→ **Work instructions**:
Extract, unchanged, every line from the top of the material below through the line with "pared y quiere", and no more.

*-*-*

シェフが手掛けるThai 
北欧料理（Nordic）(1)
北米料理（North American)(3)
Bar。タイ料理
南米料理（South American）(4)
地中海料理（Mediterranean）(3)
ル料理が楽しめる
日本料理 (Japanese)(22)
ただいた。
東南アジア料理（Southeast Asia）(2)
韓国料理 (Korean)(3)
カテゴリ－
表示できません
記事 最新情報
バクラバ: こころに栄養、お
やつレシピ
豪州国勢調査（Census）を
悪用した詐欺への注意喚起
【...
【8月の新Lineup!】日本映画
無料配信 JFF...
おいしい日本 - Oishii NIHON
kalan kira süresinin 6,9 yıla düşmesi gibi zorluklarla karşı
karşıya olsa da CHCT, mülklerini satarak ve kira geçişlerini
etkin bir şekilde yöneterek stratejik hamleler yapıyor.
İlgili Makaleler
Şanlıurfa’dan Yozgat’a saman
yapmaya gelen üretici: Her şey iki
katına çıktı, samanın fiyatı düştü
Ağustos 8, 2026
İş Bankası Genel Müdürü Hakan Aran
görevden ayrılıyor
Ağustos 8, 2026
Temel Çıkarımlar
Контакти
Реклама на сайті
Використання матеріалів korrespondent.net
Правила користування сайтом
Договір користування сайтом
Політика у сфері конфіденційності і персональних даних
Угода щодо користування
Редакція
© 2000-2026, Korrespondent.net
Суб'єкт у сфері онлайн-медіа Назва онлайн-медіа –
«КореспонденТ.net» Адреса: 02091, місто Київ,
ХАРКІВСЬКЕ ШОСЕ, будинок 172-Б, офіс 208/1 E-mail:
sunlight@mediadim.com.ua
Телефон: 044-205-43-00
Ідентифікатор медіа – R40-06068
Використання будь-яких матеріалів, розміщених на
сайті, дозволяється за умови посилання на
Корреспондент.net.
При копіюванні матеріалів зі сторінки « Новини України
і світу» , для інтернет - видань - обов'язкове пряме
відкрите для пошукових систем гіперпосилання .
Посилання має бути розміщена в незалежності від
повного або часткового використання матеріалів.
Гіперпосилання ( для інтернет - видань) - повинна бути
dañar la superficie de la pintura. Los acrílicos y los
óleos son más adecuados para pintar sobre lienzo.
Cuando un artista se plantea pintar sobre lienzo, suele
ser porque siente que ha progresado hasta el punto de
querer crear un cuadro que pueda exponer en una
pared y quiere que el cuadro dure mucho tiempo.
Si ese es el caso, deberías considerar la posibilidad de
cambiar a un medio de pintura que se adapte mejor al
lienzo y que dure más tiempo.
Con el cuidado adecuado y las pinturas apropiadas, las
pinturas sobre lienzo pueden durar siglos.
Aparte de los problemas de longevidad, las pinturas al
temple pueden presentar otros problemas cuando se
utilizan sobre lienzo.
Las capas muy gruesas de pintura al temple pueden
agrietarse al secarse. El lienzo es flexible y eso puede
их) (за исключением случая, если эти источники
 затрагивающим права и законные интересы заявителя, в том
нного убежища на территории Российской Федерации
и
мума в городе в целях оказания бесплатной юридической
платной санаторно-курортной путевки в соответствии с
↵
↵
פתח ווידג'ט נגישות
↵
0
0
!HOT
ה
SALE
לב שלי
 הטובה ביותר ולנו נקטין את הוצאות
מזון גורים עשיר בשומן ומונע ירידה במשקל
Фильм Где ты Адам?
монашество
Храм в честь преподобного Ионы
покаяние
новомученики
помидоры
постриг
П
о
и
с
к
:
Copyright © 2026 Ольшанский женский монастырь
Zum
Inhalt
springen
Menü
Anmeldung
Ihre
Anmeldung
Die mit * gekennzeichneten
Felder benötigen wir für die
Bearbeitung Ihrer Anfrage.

*-*-*

→ **Solution below**:
シェフが手掛けるThai 
北欧料理（Nordic）(1)
北米料理（North American)(3)
Bar。タイ料理
南米料理（South American）(4)
地中海料理（Mediterranean）(3)
ル料理が楽しめる
日本料理 (Japanese)(22)
ただいた。
東南アジア料理（Southeast Asia）(2)
韓国料理 (Korean)(3)
カテゴリ－
表示できません
記事 最新情報
バクラバ: こころに栄養、お
やつレシピ
豪州国勢調査（Census）を
悪用した詐欺への注意喚起
【...
【8月の新Lineup!】日本映画
無料配信 JFF...
おいしい日本 - Oishii NIHON
kalan kira süresinin 6,9 yıla düşmesi gibi zorluklarla karşı
karşıya olsa da CHCT, mülklerini satarak ve kira geçişlerini
etkin bir şekilde yöneterek stratejik hamleler yapıyor.
İlgili Makaleler
Şanlıurfa’dan Yozgat’a saman
yapmaya gelen üretici: Her şey iki
katına çıktı, samanın fiyatı düştü
Ağustos 8, 2026
İş Bankası Genel Müdürü Hakan Aran
görevden ayrılıyor
Ağustos 8, 2026
Temel Çıkarımlar
Контакти
Реклама на сайті
Використання матеріалів korrespondent.net
Правила користування сайтом
Договір користування сайтом
Політика у сфері конфіденційності і персональних даних
Угода щодо користування
Редакція
© 2000-2026, Korrespondent.net
Суб'єкт у сфері онлайн-медіа Назва онлайн-медіа –
«КореспонденТ.net» Адреса: 02091, місто Київ,
ХАРКІВСЬКЕ ШОСЕ, будинок 172-Б, офіс 208/1 E-mail:
sunlight@mediadim.com.ua
Телефон: 044-205-43-00
Ідентифікатор медіа – R40-06068
Використання будь-яких матеріалів, розміщених на
сайті, дозволяється за умови посилання на
Корреспондент.net.
При копіюванні матеріалів зі сторінки « Новини України
і світу» , для інтернет - видань - обов'язкове пряме
відкрите для пошукових систем гіперпосилання .
Посилання має бути розміщена в незалежності від
повного або часткового використання матеріалів.
Гіперпосилання ( для інтернет - видань) - повинна бути
dañar la superficie de la pintura. Los acrílicos y los
óleos son más adecuados para pintar sobre lienzo.
Cuando un artista se plantea pintar sobre lienzo, suele
ser porque siente que ha progresado hasta el punto de
querer crear un cuadro que pueda exponer en una
pared y quiere que el cuadro dure mucho tiempo.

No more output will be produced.